Indeed, the teachers (parents are relegated to the background, when they’re seen at all) spend so much time telling their students that winning isn’t important that it seems almost beside the point who does or doesn’t win the dance competitions. Yet there’s a certain hypocrisy at work here, as evidenced by a scene where the teachers and judges discuss winning among themselves (“Second place is actually the first loser”), keeping the kids out of the loop. (One wonders how the kids felt about this when they saw the finished film.)
The film’s approach is straightforward — follow several New York City ballroom dance classes of 11-year-olds for 10 weeks leading up to a competition — and it’s one that, by rights, ought to work. It’s certainly worked for hundreds, if not thousands, of fictional movies since the invention of films about competitions. And to some degree, it does work — just not as well as it might. (Not to mention that the movie will leave you wondering just exactly what the filmmakers would have done, had the results of the competition turned out differently.)

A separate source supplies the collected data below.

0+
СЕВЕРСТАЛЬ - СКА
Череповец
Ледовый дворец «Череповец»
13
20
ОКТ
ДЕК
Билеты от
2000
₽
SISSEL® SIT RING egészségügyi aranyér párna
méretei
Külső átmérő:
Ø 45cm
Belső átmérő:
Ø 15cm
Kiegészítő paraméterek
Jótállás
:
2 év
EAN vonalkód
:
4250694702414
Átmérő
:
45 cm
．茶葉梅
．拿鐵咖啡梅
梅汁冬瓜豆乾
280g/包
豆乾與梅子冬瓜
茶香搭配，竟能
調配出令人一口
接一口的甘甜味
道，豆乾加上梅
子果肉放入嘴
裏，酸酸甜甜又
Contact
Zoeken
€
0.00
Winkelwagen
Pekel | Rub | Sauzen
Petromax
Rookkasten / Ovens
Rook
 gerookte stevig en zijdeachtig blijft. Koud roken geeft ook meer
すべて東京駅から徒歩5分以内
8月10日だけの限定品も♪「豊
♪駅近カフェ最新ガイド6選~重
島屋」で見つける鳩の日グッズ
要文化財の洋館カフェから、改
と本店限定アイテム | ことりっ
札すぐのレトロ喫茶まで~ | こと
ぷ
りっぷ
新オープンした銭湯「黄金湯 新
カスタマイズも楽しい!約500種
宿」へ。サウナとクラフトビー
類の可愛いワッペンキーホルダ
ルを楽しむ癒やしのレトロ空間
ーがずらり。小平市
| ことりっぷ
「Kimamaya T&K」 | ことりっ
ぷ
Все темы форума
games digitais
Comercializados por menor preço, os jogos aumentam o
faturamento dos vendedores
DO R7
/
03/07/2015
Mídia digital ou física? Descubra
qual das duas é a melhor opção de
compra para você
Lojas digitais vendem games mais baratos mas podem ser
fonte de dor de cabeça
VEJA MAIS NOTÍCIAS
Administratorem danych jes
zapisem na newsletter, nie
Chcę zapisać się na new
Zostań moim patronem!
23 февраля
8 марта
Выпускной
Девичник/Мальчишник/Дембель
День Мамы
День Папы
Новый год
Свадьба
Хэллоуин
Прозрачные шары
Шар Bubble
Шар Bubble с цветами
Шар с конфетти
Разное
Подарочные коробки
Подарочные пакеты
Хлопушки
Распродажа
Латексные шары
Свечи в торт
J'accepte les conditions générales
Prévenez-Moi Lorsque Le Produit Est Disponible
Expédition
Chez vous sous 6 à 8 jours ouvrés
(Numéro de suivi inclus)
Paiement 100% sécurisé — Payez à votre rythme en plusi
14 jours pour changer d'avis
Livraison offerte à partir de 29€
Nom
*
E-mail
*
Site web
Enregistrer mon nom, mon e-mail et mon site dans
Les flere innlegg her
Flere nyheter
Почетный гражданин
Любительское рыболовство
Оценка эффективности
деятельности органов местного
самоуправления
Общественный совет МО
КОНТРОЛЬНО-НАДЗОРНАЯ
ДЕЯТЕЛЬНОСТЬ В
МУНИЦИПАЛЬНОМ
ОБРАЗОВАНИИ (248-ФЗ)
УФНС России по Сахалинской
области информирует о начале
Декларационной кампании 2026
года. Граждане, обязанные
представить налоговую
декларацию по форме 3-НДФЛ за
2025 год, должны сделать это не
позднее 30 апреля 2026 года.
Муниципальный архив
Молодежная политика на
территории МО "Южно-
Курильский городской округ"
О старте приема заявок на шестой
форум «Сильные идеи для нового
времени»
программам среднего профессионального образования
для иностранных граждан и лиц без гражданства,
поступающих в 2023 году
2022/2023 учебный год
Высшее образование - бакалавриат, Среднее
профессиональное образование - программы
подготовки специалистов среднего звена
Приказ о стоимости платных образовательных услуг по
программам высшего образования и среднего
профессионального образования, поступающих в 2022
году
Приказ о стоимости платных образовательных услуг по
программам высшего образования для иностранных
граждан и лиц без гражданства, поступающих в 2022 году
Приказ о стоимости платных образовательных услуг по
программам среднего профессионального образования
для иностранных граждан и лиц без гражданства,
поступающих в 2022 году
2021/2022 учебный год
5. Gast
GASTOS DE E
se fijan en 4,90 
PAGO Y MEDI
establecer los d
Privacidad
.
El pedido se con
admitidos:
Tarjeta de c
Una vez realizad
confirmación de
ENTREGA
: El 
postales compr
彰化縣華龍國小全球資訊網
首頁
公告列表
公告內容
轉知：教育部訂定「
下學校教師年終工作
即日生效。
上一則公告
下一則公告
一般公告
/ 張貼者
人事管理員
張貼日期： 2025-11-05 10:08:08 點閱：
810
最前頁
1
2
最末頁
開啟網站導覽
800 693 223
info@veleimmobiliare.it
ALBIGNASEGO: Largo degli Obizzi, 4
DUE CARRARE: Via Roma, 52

The hook of the film, however, is less its inherent drama than the picture it presents of the kids themselves and, inherently, the value it places on the need for funding the arts in the public school system. This is perhaps a good thing — though I suspect it was unconscious — since there’s really only so much mileage to be gotten out of watching kids do the fox trot, the tango, etc. As it stands, there’s a little too much footage devoted to the dancing itself, which tends to wear out its welcome. I mean, the kids are good, but Fred and Ginger they ain’t.
Left to themselves — just talking about their lives and perceptions of the class and competitions — the kids are often more engaging, and this is what holds attention throughout the movie. In fact, the glimpses that we get into these kids — and to a lesser extent, their teachers — make some of the dance footage seem even more excessive than it is.
The image of one little boy who’s confronted with a two-feet-taller dance partner is almost worth the price of admission by itself. The teachers come across rather well, too — though one of them (Alex Tchassov) is rather disconcertingly like Udo Kier (whom, it must be said, is somehow hard to imagine teaching 11-year-olds to dance). They’re presented as thoroughly committed and involved, and that’s a pleasure to see in a nonfiction film that isn’t written with an eye toward manipulating the feel-good gland.
This is not a great film, but it’s consistently likable, entertaining and real. If this summer finds you maxed out on super-heroes and space operas (with more to come), it makes for a nice respite. Rated PG for some thematic elements.